===== Data for this task

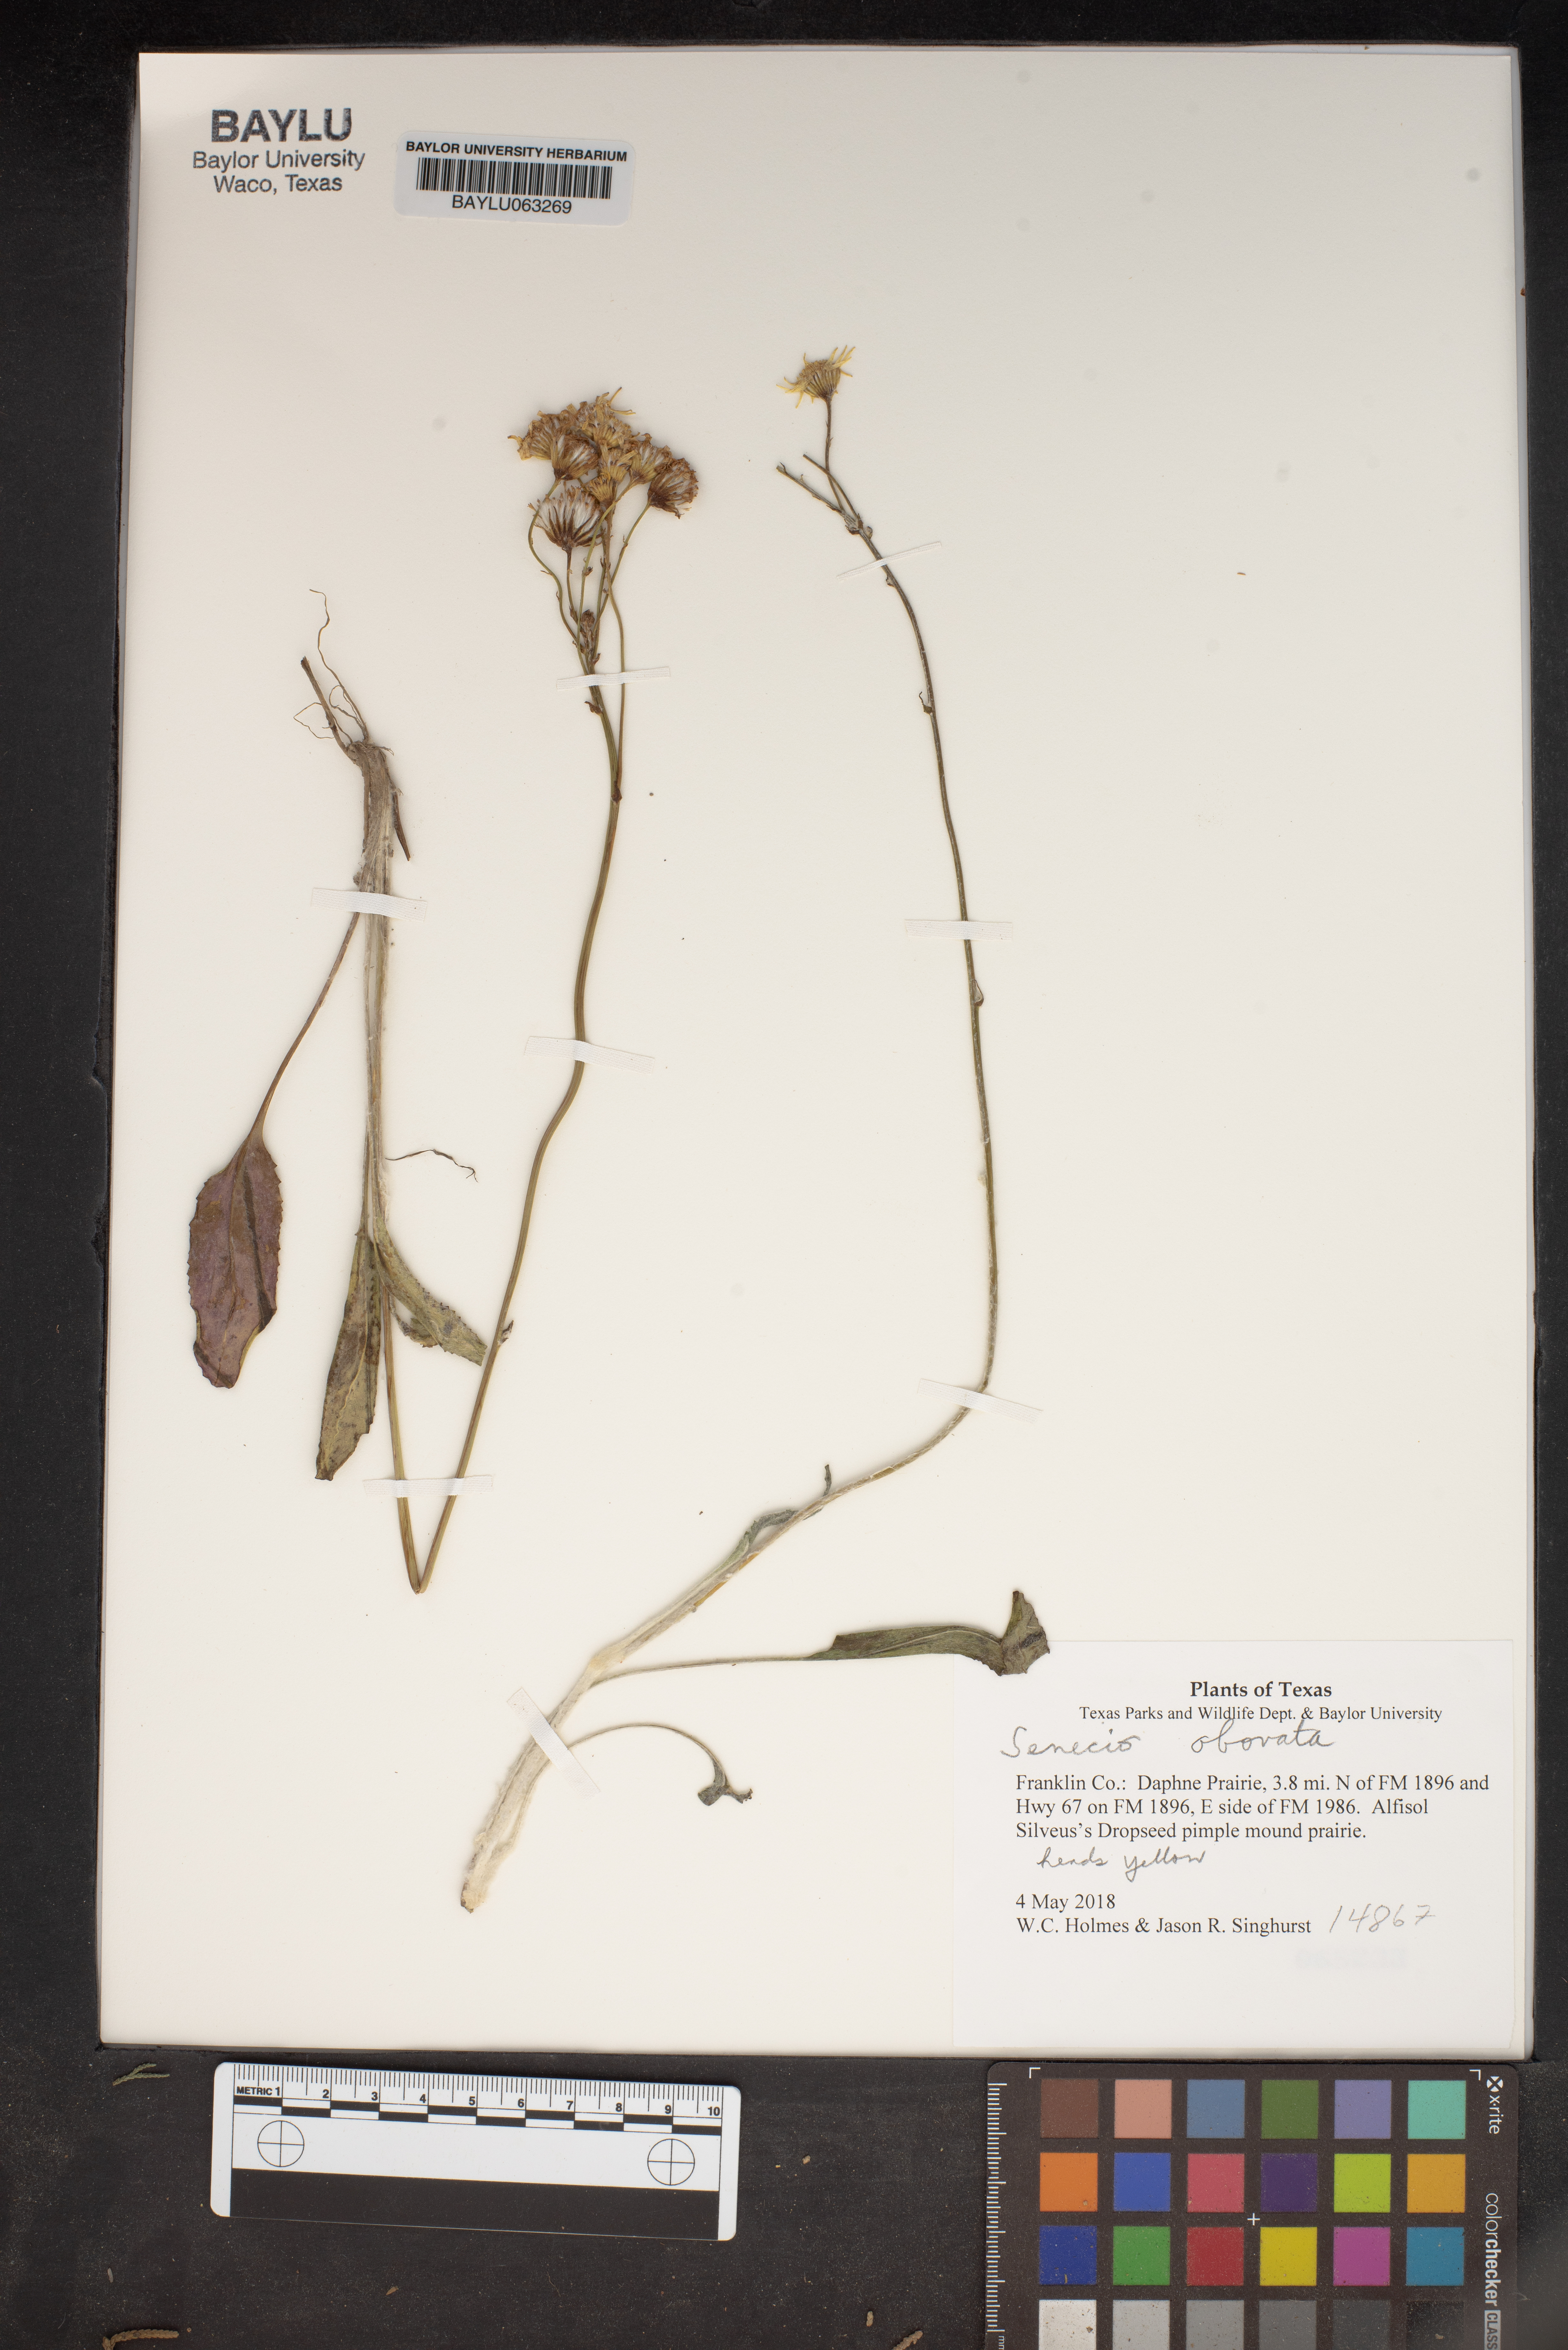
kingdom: Plantae
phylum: Tracheophyta
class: Magnoliopsida
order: Asterales
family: Asteraceae
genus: Senecio
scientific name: Senecio provincialis
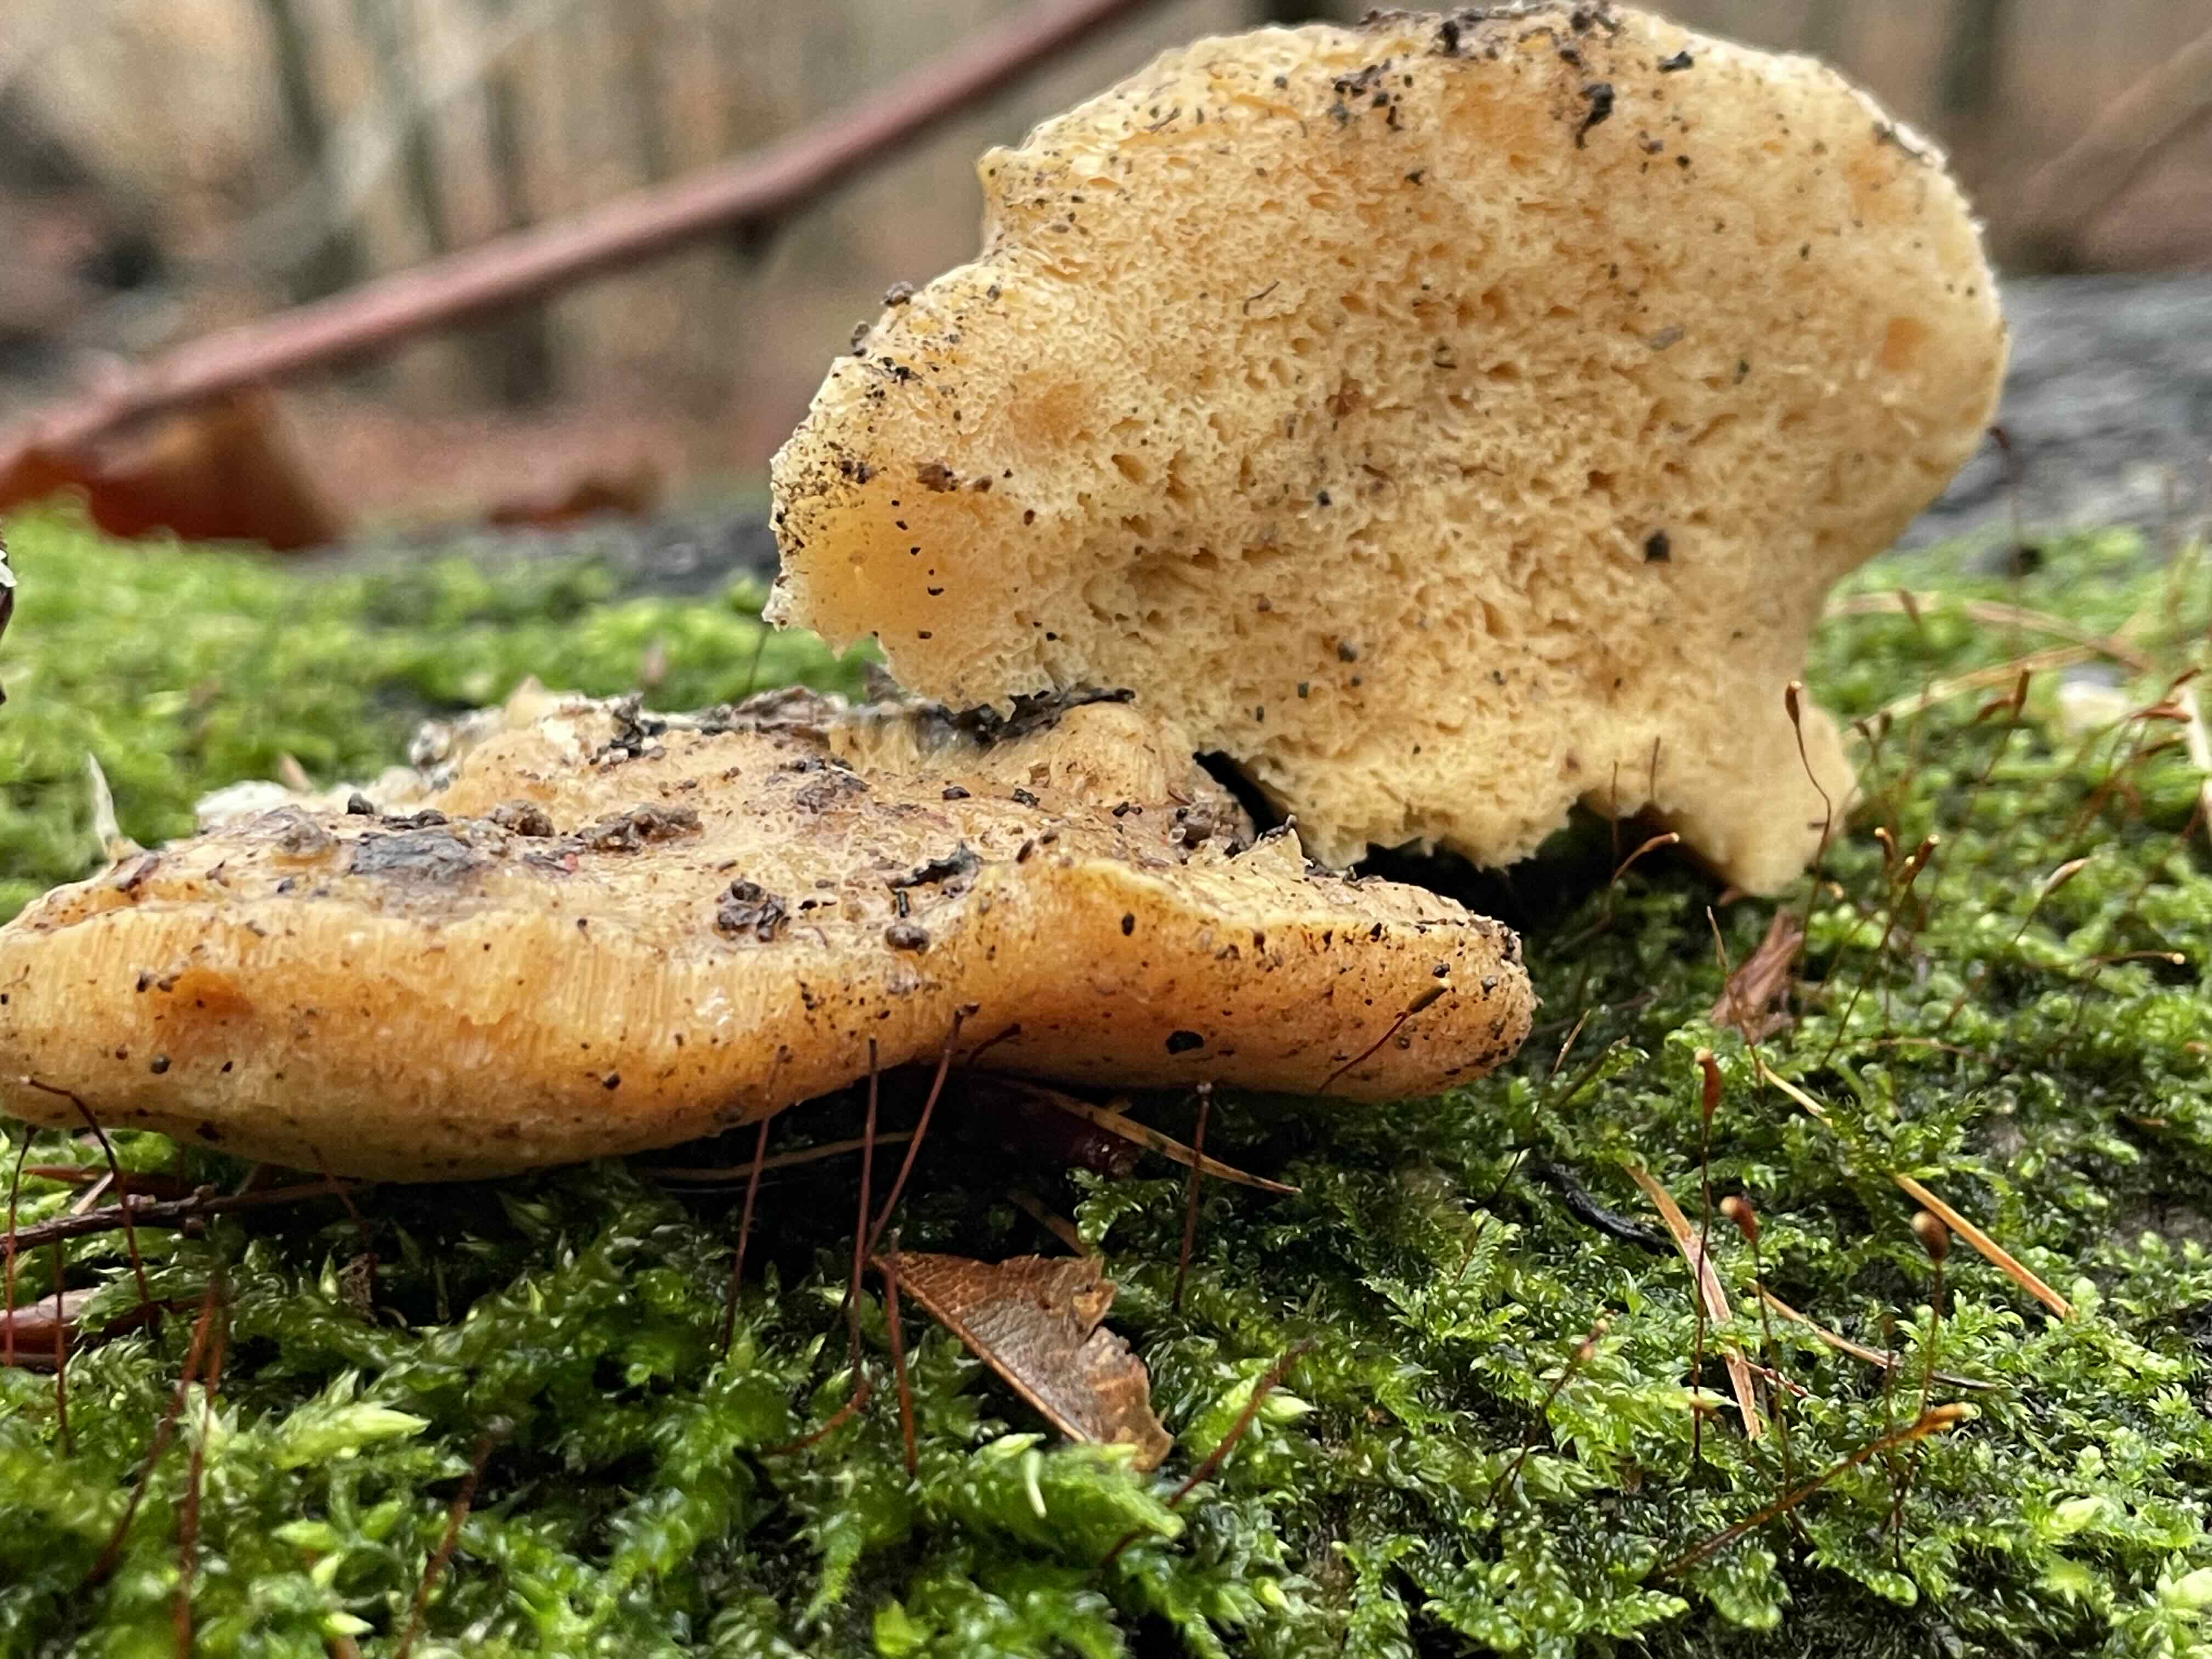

==========

Requirement =>
Copy the text lines of every row above word for word, and leave out the pictures.

Problem solution =>
kingdom: Plantae
phylum: Tracheophyta
class: Magnoliopsida
order: Asterales
family: Asteraceae
genus: Senecio
scientific name: Senecio provincialis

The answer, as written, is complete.